> ACTIVITY
Strip out the pictures and transcribe the records that follow exactly.

Records from a collection:
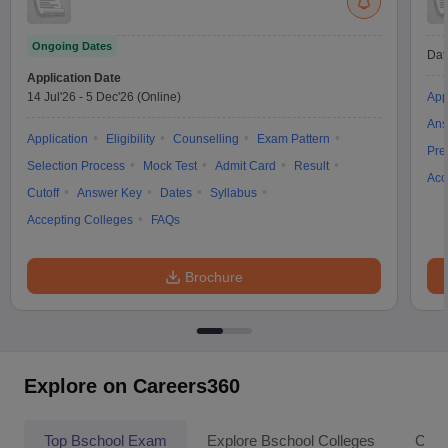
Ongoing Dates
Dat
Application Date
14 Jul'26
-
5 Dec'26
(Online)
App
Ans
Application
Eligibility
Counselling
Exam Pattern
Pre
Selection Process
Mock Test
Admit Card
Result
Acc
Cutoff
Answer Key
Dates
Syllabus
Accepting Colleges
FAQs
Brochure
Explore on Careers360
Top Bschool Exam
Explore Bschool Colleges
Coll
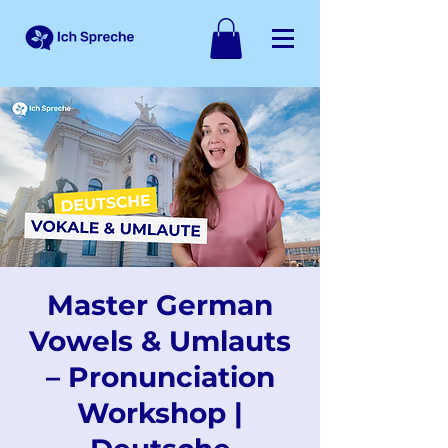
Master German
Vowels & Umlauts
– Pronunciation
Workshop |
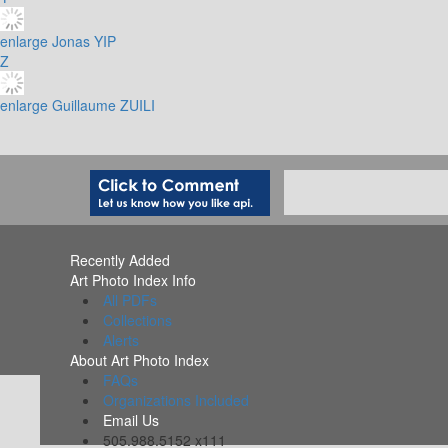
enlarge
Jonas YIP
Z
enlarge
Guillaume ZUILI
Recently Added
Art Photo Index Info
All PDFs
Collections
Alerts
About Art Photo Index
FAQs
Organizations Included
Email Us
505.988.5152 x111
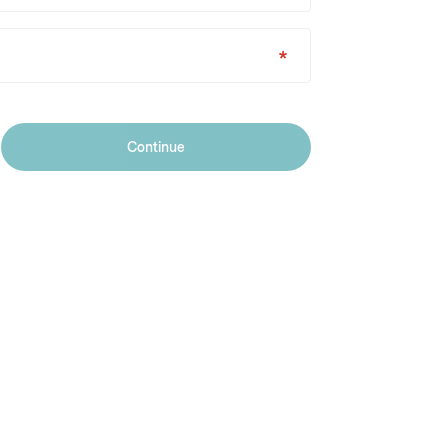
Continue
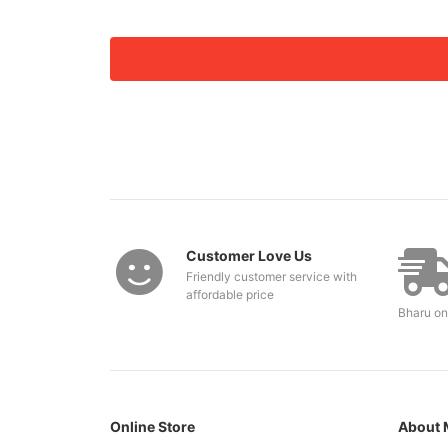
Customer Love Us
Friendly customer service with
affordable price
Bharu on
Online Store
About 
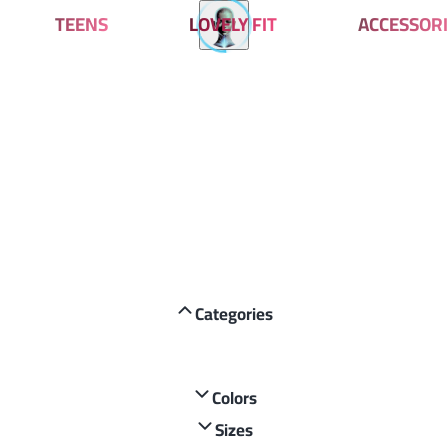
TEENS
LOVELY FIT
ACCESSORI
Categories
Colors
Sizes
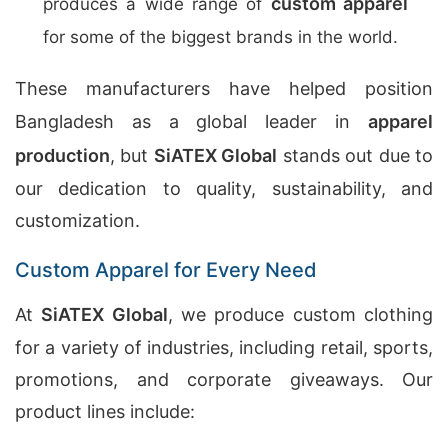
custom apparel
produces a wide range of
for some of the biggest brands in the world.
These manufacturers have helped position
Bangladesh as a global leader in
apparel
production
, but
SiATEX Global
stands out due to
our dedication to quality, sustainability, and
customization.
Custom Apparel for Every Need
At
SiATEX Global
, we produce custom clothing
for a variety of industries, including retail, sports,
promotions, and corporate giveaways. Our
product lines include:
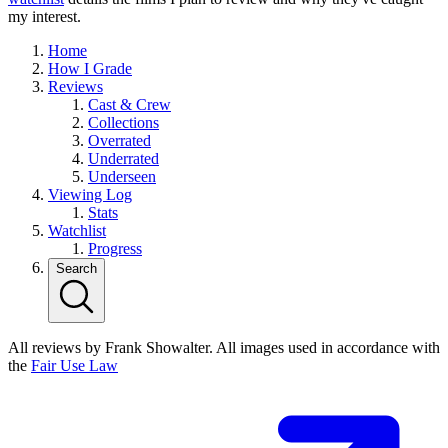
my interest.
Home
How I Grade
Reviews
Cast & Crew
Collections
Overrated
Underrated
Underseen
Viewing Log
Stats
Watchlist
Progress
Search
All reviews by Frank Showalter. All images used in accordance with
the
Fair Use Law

> EXPECTED OUTPUT
Ongoing Dates
Dat
Application Date
14 Jul'26
-
5 Dec'26
(Online)
App
Ans
Application
Eligibility
Counselling
Exam Pattern
Pre
Selection Process
Mock Test
Admit Card
Result
Acc
Cutoff
Answer Key
Dates
Syllabus
Accepting Colleges
FAQs
Brochure
Explore on Careers360
Top Bschool Exam
Explore Bschool Colleges
Coll
Master German
Vowels & Umlauts
– Pronunciation
Workshop |
enlarge
Jonas YIP
Z
enlarge
Guillaume ZUILI
Recently Added
Art Photo Index Info
All PDFs
Collections
Alerts
About Art Photo Index
FAQs
Organizations Included
Email Us
505.988.5152 x111
Continue
Customer Love Us
Friendly customer service with
affordable price
Bharu on
Online Store
About 
TEENS
LOVELY FIT
ACCESSORI
Categories
Colors
Sizes
custom apparel
produces a wide range of
for some of the biggest brands in the world.
These manufacturers have helped position
Bangladesh as a global leader in
apparel
production
, but
SiATEX Global
stands out due to
our dedication to quality, sustainability, and
customization.
Custom Apparel for Every Need
At
SiATEX Global
, we produce custom clothing
for a variety of industries, including retail, sports,
promotions, and corporate giveaways. Our
product lines include:
my interest.
Home
How I Grade
Reviews
Cast & Crew
Collections
Overrated
Underrated
Underseen
Viewing Log
Stats
Watchlist
Progress
Search
All reviews by Frank Showalter. All images used in accordance with
the
Fair Use Law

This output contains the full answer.